The Democratic strategist said that shortly after an appearance on Fox, he got a phone call from a White House official telling him not to be a guest on the show again. The call had an intimidating tone, he said.

The message was, "We better not see you on again," said the strategist, who spoke on condition of anonymity so as not to run afoul of the White House. An implicit suggestion, he said, was that "clients might stop using you if you continue."

White House Communications Director Anita Dunn said that she had checked with colleagues who "deal with TV issues" and that they had not told people to avoid Fox.
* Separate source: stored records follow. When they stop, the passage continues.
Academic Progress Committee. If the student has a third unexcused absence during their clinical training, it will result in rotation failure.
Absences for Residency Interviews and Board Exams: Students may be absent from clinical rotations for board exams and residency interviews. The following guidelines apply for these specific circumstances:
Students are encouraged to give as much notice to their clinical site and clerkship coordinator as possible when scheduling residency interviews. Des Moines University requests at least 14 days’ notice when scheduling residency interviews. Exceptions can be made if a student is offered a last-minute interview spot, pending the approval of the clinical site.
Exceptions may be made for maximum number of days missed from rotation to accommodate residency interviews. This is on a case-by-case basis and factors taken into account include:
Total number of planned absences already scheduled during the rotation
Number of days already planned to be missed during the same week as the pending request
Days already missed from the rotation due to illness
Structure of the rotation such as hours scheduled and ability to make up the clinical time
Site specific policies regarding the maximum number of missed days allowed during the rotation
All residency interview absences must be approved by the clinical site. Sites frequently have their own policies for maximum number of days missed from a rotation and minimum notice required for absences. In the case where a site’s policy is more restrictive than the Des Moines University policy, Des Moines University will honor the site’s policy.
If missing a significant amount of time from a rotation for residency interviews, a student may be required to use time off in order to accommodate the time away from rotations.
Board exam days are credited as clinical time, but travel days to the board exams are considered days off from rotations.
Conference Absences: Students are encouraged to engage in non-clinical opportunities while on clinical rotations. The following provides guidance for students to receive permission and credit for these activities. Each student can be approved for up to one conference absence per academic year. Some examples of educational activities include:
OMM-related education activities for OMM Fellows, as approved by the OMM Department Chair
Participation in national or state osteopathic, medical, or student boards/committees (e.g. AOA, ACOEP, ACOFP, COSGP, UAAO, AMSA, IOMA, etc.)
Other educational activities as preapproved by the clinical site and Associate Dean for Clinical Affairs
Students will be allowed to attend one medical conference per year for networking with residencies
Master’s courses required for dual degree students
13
On the contrary, they had urged people to appear on the network, Dunn wrote in an e-mail.

But Patrick Caddell, a Fox News contributor and former pollster for President Carter, said he had spoken to Democratic consultants who said they were told by the White House to avoid appearances on Fox. He declined to give their names.

Caddell said he had not gotten that message himself from the White House.
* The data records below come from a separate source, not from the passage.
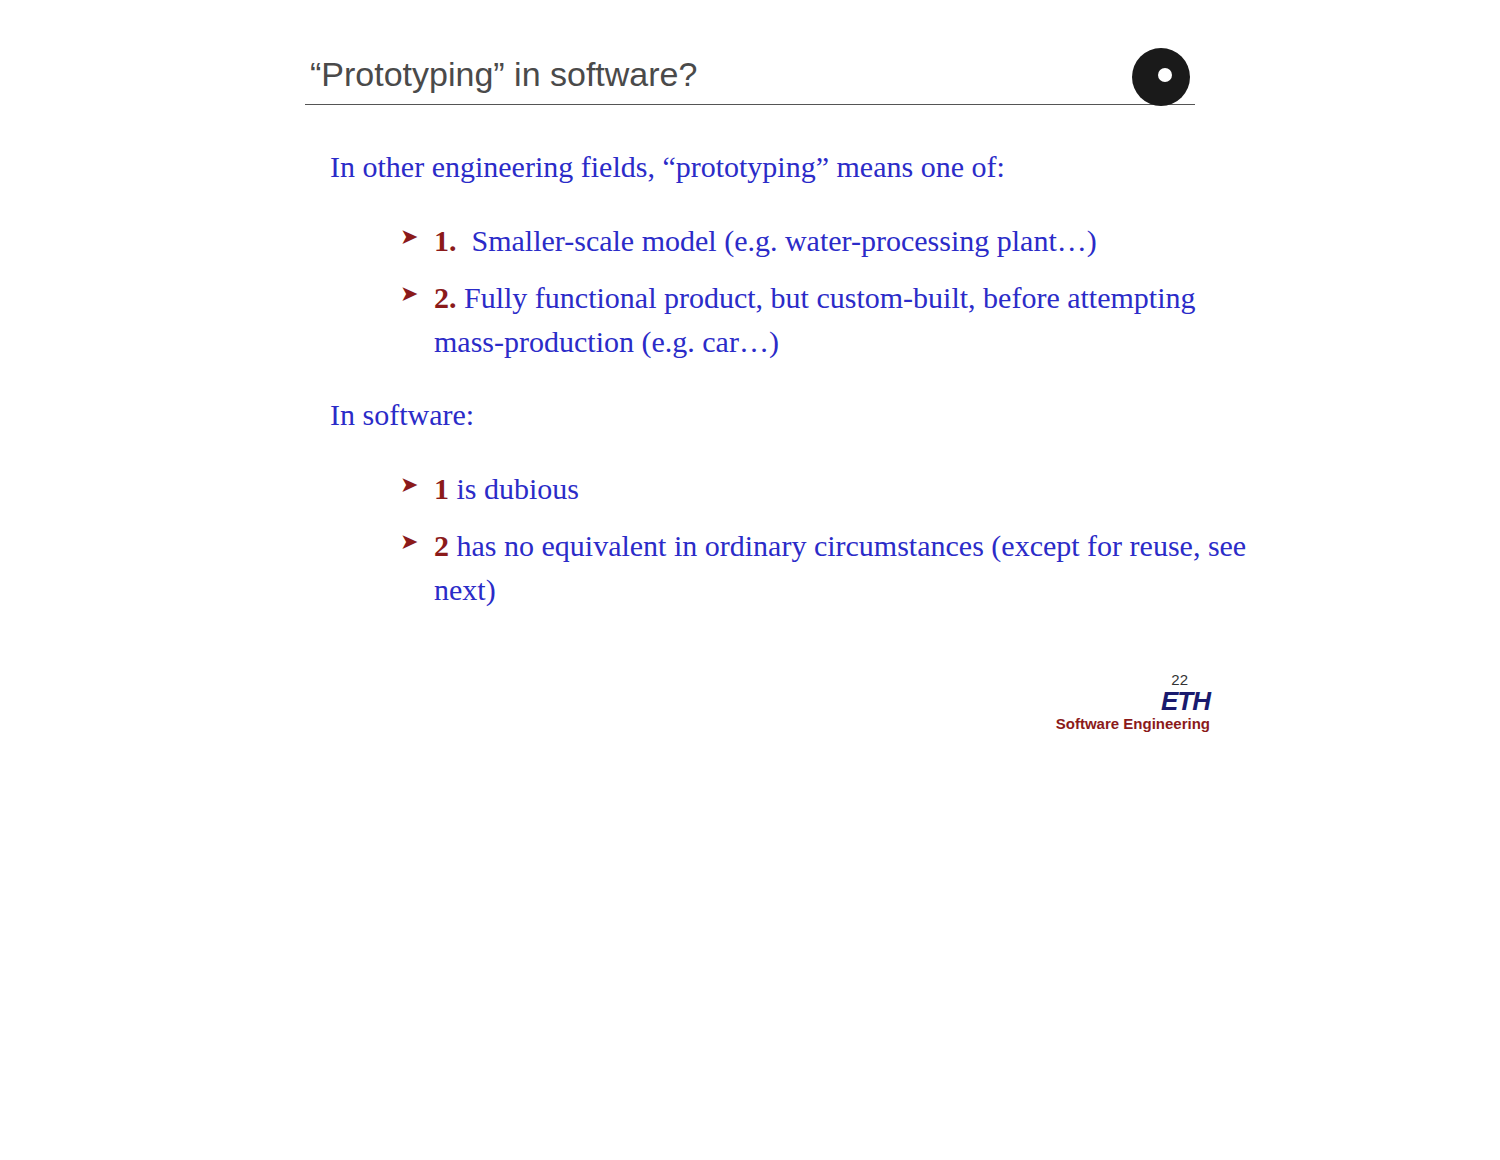“Prototyping” in software?
In other engineering fields, “prototyping” means one of:
1. Smaller-scale model (e.g. water-processing plant…)
2. Fully functional product, but custom-built, before attempting mass-production (e.g. car…)
In software:
1 is dubious
2 has no equivalent in ordinary circumstances (except for reuse, see next)
22
ETH
Software Engineering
He added: "I have heard that they've done that to others in not too subtle ways. I find it appalling. When the White House gets in the business of suppressing dissent and comment, particularly from its own party, it hurts itself."

Some observers say White House officials might be urging consultants to spurn Fox to isolate the network and make it appear more partisan. A boycott by Democratic strategists could help drive the White House narrative that Fox is a fundamentally different creature than the other TV news networks.

White House officials appear on Fox News, but sporadically and with their "eyes wide open," as one aide put it.

David Axelrod, senior advisor to the president, appeared on Fox News Channel last week to talk about the results of Tuesday's off-year elections. Secretary of State Hillary Rodham Clinton also appeared on the network last week.

Still, the White House has on occasion avoided or taken an adversarial position toward Fox. When President Obama appeared on five talk shows one Sunday in September, he avoided Fox.

Last month, Dunn told CNN that Fox has acted, in effect, as an "arm" of the Republican Party. "Let's not pretend they're a news network the way CNN is," she said.

As the dust-up played out, Fox's senior vice president of news, Michael Clemente, countered: "Surprisingly, the White House continues to declare war on a news organization instead of focusing on the critical issues that Americans are concerned about like jobs, healthcare and two wars."

Fox's commentators have been sharply critical of the Obama administration.

After the president was awarded the Nobel Peace Prize, Sean Hannity, who has a prime-time show on Fox, said he got the award for "trashing America."

Fox's audience is by far the largest of the cable networks, with an average of more than 2.1 million viewers in prime time this year, according to the Nielsen Co. CNN is second, with 932,000 prime-time viewers.

The White House's critical stance toward the network leaves some Democrats troubled.

Don Fowler, a former Democratic National Committee chairman, said in an interview: "This approach is out of sync with my conception of what the Obama administration stands for and what they're trying to do.

"I think they'll think better of it and this will be a passing phase."